I don't know if our pastor sensed that his description of God as craftsman was meeting a certain tide of skepticism, but no matter...He walked over to the altar and picked up a flower from the vase.
"Look at the beauty of a flower. The Bible tells us that even Solomon in all his glory was never arrayed as one of these. And do you know what? Not a single person in the world can tell us what makes a flower bloom. All those scientists in their laboratories, the ones who can split the atom and build jet planes and televisions, well, not one of them can tell you how a plant makes flowers." and why should they be able to? "Flowers, just like you, are the work of God."
I was impressed. No one argued, no one wisecracked. We filed out of the church like good little boys and girls, ready for our First Communion the next day. And I never thought of it again, until this symposium on developmental biology. Sandwiched between two speakers working on more fashionable topics in animal development was Elliot M. Meyerowitz, a plant scientist at Caltech...I sat there with an ear-to-ear grin on my face...Meyerowitz, you see, had explained how plants made flowers.
The four principal parts of a flower...are actually modified leaves. This is one of the reasons why plants can produce reproductive cells just about anywhere...Plants can produce new flowers anywhere they can grow new leaves.

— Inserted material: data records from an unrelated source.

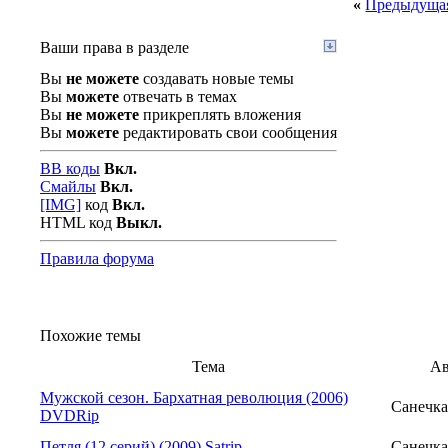
«
Предыдущая
Ваши права в разделе
Вы
не можете
создавать новые темы
Вы
можете
отвечать в темах
Вы
не можете
прикреплять вложения
Вы
можете
редактировать свои сообщения
BB коды
Вкл.
Смайлы
Вкл.
[IMG]
код
Вкл.
HTML код
Выкл.
Правила форума
Похожие темы
Тема
Ав
Мужской сезон. Бархатная революция (2006)
Санечка
DVDRip
Петля (12 серий) (2009) Satrip
Санечка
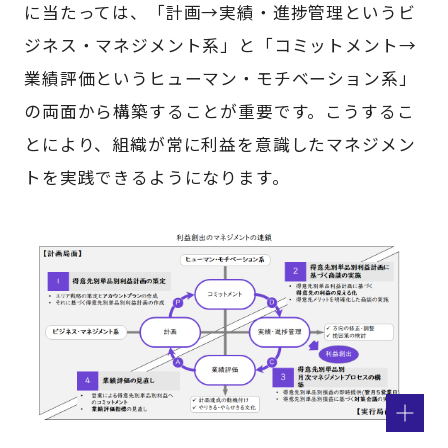
に当たっては、「計画→実績・進捗管理というビ
ジネス・マネジメント系」と「コミットメント→
業績評価というヒューマン・モチベーション系」
の両面から構築することが重要です。こうするこ
とにより、組織が常に利益を意識したマネジメン
トを実践できるようになります。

Somehow, however, the plant must find a way to "tell" an ordinary cluster of leaves that they should develop into floral parts. That's where Meyerowitz's lab came in.

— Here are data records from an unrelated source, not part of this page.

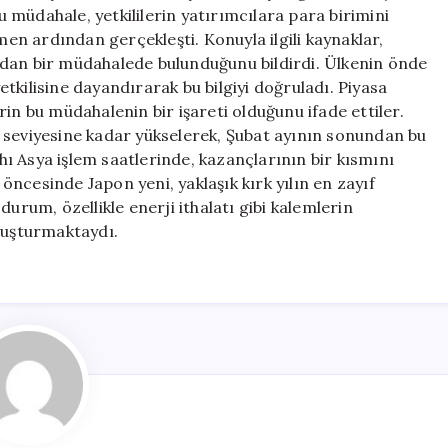
Yükselişini
müdahale, yetkililerin yatırımcılara para birimini
Gerçekleştirdi
n ardından gerçekleşti. Konuyla ilgili kaynaklar,
için
udan bir müdahalede bulunduğunu bildirdi. Ülkenin önde
tkilisine dayandırarak bu bilgiyi doğruladı. Piyasa
in bu müdahalenin bir işareti olduğunu ifade ettiler.
 seviyesine kadar yükselerek, Şubat ayının sonundan bu
ı Asya işlem saatlerinde, kazançlarının bir kısmını
ncesinde Japon yeni, yaklaşık kırk yılın en zayıf
urum, özellikle enerji ithalatı gibi kalemlerin
oluşturmaktaydı.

Several years of patient genetic study had isolated a set of mutants that could form only two or three of the four parts. By crossing the various mutants. his team was able to identify four genes that have to be turned on or off in a specific pattern to produce a normal flower. Each of these genes, in turn, sets of a series of signals that "tell" the cells of a brand-new bud to develop as sepals or petals rather than ordinary leaves. The details are remarkable, and the interactions between the genes are fascinating. To me...the scientific details were just the icing on the cake. The real message was, "Father Murphy, you were wrong." God doesn't make a flower. The floral induction genes do.